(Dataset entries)
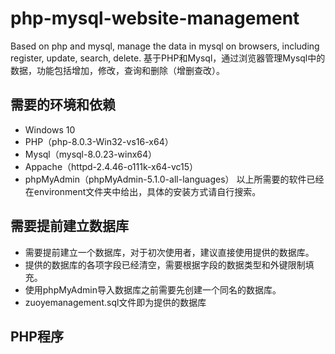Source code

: # php-mysql-website-management
Based on php and mysql, manage the data in mysql on browsers, including register, update, search, delete. 
基于PHP和Mysql，通过浏览器管理Mysql中的数据，功能包括增加，修改，查询和删除（增删查改）。

## 需要的环境和依赖
* Windows 10
* PHP（php-8.0.3-Win32-vs16-x64）
* Mysql（mysql-8.0.23-winx64）
* Appache（httpd-2.4.46-o111k-x64-vc15）
* phpMyAdmin（phpMyAdmin-5.1.0-all-languages）
以上所需要的软件已经在environment文件夹中给出，具体的安装方式请自行搜索。

## 需要提前建立数据库
* 需要提前建立一个数据库，对于初次使用者，建议直接使用提供的数据库。
* 提供的数据库的各项字段已经清空，需要根据字段的数据类型和外键限制填充。
* 使用phpMyAdmin导入数据库之前需要先创建一个同名的数据库。
* zuoyemanagement.sql文件即为提供的数据库

## PHP程序
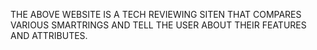 THE ABOVE WEBSITE IS A TECH REVIEWING SITEN THAT COMPARES VARIOUS SMARTRINGS AND TELL THE USER ABOUT THEIR FEATURES AND ATTRIBUTES.
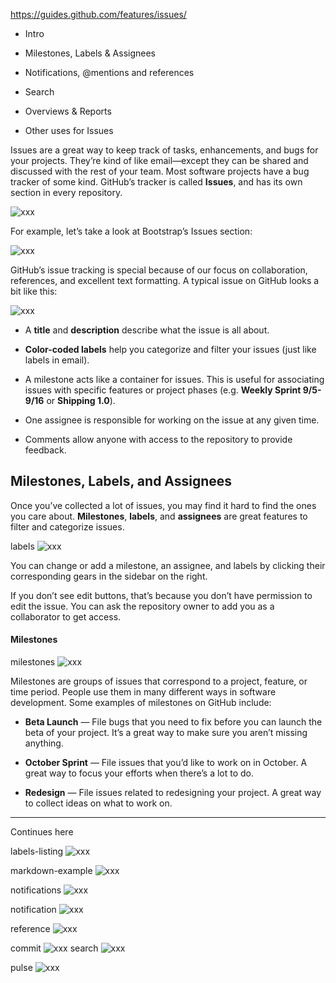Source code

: https://guides.github.com/features/issues/


- Intro
- Milestones, Labels & Assignees

- Notifications, @mentions and references
- Search
- Overviews & Reports
- Other uses for Issues



Issues are a great way to keep track of tasks, enhancements, and bugs for your projects.
They’re kind of like email—except they can be shared and discussed with the rest of your team.
Most software projects have a bug tracker of some kind.
GitHub’s tracker is called **Issues**, and has its own section in every repository.


![xxx](https://raw.githubusercontent.com/ChickenKyiv/awesome-git-article/master/img/issues/navigation-highlight.png)

For example, let’s take a look at Bootstrap’s Issues section:


![xxx](https://raw.githubusercontent.com/ChickenKyiv/awesome-git-article/master/img/issues/listing-screen.png)

GitHub’s issue tracking is special because of our focus on collaboration, references, and excellent text formatting. A typical issue on GitHub looks a bit like this:


![xxx](https://raw.githubusercontent.com/ChickenKyiv/awesome-git-article/master/img/issues/example-issue.png)

- A **title** and **description** describe what the issue is all about.

- **Color-coded labels** help you categorize and filter your issues (just like labels in email).

- A milestone acts like a container for issues.
This is useful for associating issues with specific features or project phases (e.g. **Weekly Sprint 9/5-9/16** or **Shipping 1.0**).

- One assignee is responsible for working on the issue at any given time.

- Comments allow anyone with access to the repository to provide feedback.

## Milestones, Labels, and Assignees

Once you’ve collected a lot of issues, you may find it hard to find the ones you care about.
**Milestones**, **labels**, and **assignees** are great features to filter and categorize issues.

labels
![xxx](https://raw.githubusercontent.com/ChickenKyiv/awesome-git-article/master/img/issues/labels.png)

You can change or add a milestone, an assignee, and labels by clicking their corresponding gears in the sidebar on the right.



If you don’t see edit buttons, that’s
because you don’t have permission to edit the issue.
You can ask the repository owner to add you as a collaborator to get access.

#### Milestones
milestones
![xxx](https://raw.githubusercontent.com/ChickenKyiv/awesome-git-article/master/img/issues/milestones.png)

Milestones are groups of issues that correspond to a project, feature, or time period. People use them in many different ways in software development. Some examples of milestones on GitHub include:

- **Beta Launch** — File bugs that you need to fix before you can launch the beta of your project.
It’s a great way to make sure you aren’t missing anything.

- **October Sprint** — File issues that you’d like to work on in October.
A great way to focus your efforts when there’s a lot to do.

- **Redesign** — File issues related to redesigning your project.
A great way to collect ideas on what to work on.



---

Continues here

labels-listing
![xxx](https://raw.githubusercontent.com/ChickenKyiv/awesome-git-article/master/img/issues/labels-listing.png)

markdown-example
![xxx](https://raw.githubusercontent.com/ChickenKyiv/awesome-git-article/master/img/issues/markdown-example.png)

notifications
![xxx](https://raw.githubusercontent.com/ChickenKyiv/awesome-git-article/master/img/issues/notifications.png)

notification
![xxx](https://raw.githubusercontent.com/ChickenKyiv/awesome-git-article/master/img/issues/notification.png)

reference
![xxx](https://raw.githubusercontent.com/ChickenKyiv/awesome-git-article/master/img/issues/reference.png)

commit
![xxx](https://raw.githubusercontent.com/ChickenKyiv/awesome-git-article/master/img/issues/commit.png)
search
![xxx](https://raw.githubusercontent.com/ChickenKyiv/awesome-git-article/master/img/issues/search.png)

pulse
![xxx](https://raw.githubusercontent.com/ChickenKyiv/awesome-git-article/master/img/issues/pulse.png)

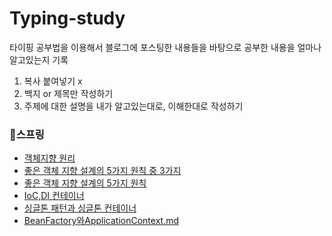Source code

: # Typing-study

타이핑 공부법을 이용해서 
블로그에 포스팅한 내용들을 바탕으로 
공부한 내용을 얼마나 알고있는지 기록

1. 복사 붙여넣기 x
2. 백지 or 제목만 작성하기
3. 주제에 대한 설명을 내가 알고있는대로, 이해한대로 작성하기

### 📌스프링
- [객체지향 원리](https://github.com/wlsrn99/Typing-study/blob/main/%EC%8A%A4%ED%94%84%EB%A7%81/%EA%B0%9D%EC%B2%B4%EC%A7%80%ED%96%A5%EC%9B%90%EB%A6%AC.md) <br>
- [좋은 객체 지향 설계의 5가지 원칙 중 3가지](https://github.com/wlsrn99/Typing-study/blob/main/%EC%8A%A4%ED%94%84%EB%A7%81/%EC%A2%8B%EC%9D%80%20%EA%B0%9D%EC%B2%B4%20%EC%A7%80%ED%96%A5%20%EC%84%A4%EA%B3%84%EC%9D%98%205%EA%B0%80%EC%A7%80%20%EC%9B%90%EC%B9%99%20%EC%A4%91%203%EA%B0%80%EC%A7%80.md) <br>
- [좋은 객체 지향 설계의 5가지 원칙](https://github.com/wlsrn99/Typing-study/blob/main/%EC%8A%A4%ED%94%84%EB%A7%81/%EC%A2%8B%EC%9D%80%20%EA%B0%9D%EC%B2%B4%20%EC%A7%80%ED%96%A5%20%EC%84%A4%EA%B3%84%EC%9D%98%205%EA%B0%80%EC%A7%80%20%EC%9B%90%EC%B9%99.md) <br>
- [IoC,DI 컨테이너](https://github.com/wlsrn99/Typing-study/blob/77061382a227b04a63813ff33ca15b084933e059/%EC%8A%A4%ED%94%84%EB%A7%81/IoC,DI,%EC%BB%A8%ED%85%8C%EC%9D%B4%EB%84%88.md)<br>
- [싱글톤 패턴과 싱글톤 컨테이너](https://github.com/wlsrn99/Typing-study/blob/6460d8329c397b1e970d991ad723ad57f44ec23e/%EC%8A%A4%ED%94%84%EB%A7%81/%EC%8B%B1%EA%B8%80%ED%86%A4%20%ED%8C%A8%ED%84%B4%EA%B3%BC%20%EC%8B%B1%EA%B8%80%ED%86%A4%20%EC%BB%A8%ED%85%8C%EC%9D%B4%EB%84%88.md)<br>
- [BeanFactory와ApplicationContext.md](스프링/BeanFactory와ApplicationContext.md)<br>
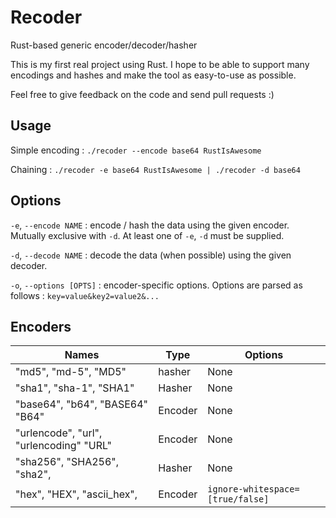 # Recoder
Rust-based generic encoder/decoder/hasher 

This is my first real project using Rust. I hope to be able to support many encodings and hashes and make the tool as easy-to-use as possible.

Feel free to give feedback on the code and send pull requests :)


## Usage

Simple encoding :
`./recoder --encode base64 RustIsAwesome` 

Chaining :
`./recoder -e base64 RustIsAwesome | ./recoder -d base64`

## Options

`-e`, `--encode NAME` : encode / hash the data using the given encoder. Mutually exclusive with `-d`. At least one of `-e`, `-d` must be supplied.

`-d`, `--decode NAME` : decode the data (when possible) using the given decoder.

`-o`, `--options [OPTS]` : encoder-specific options. Options are parsed as follows : `key=value&key2=value2&...`

## Encoders

| Names | Type | Options |
|-------|---------|-------------|
|"md5", "md-5", "MD5" | hasher | None |
|"sha1", "sha-1", "SHA1" | Hasher | None |
|"base64", "b64", "BASE64" "B64" | Encoder | None |
|"urlencode", "url", "urlencoding" "URL" | Encoder | None |
|"sha256", "SHA256", "sha2", | Hasher | None |
|"hex", "HEX", "ascii_hex", | Encoder | `ignore-whitespace=[true/false]`  |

ABOUT THIS TASK: Copy out each line carrying the string "time" from the data.

SOLUTION FOR THIS EXERCISE:
- One assignee is responsible for working on the issue at any given time.
Milestones are groups of issues that correspond to a project, feature, or time period. People use them in many different ways in software development. Some examples of milestones on GitHub include:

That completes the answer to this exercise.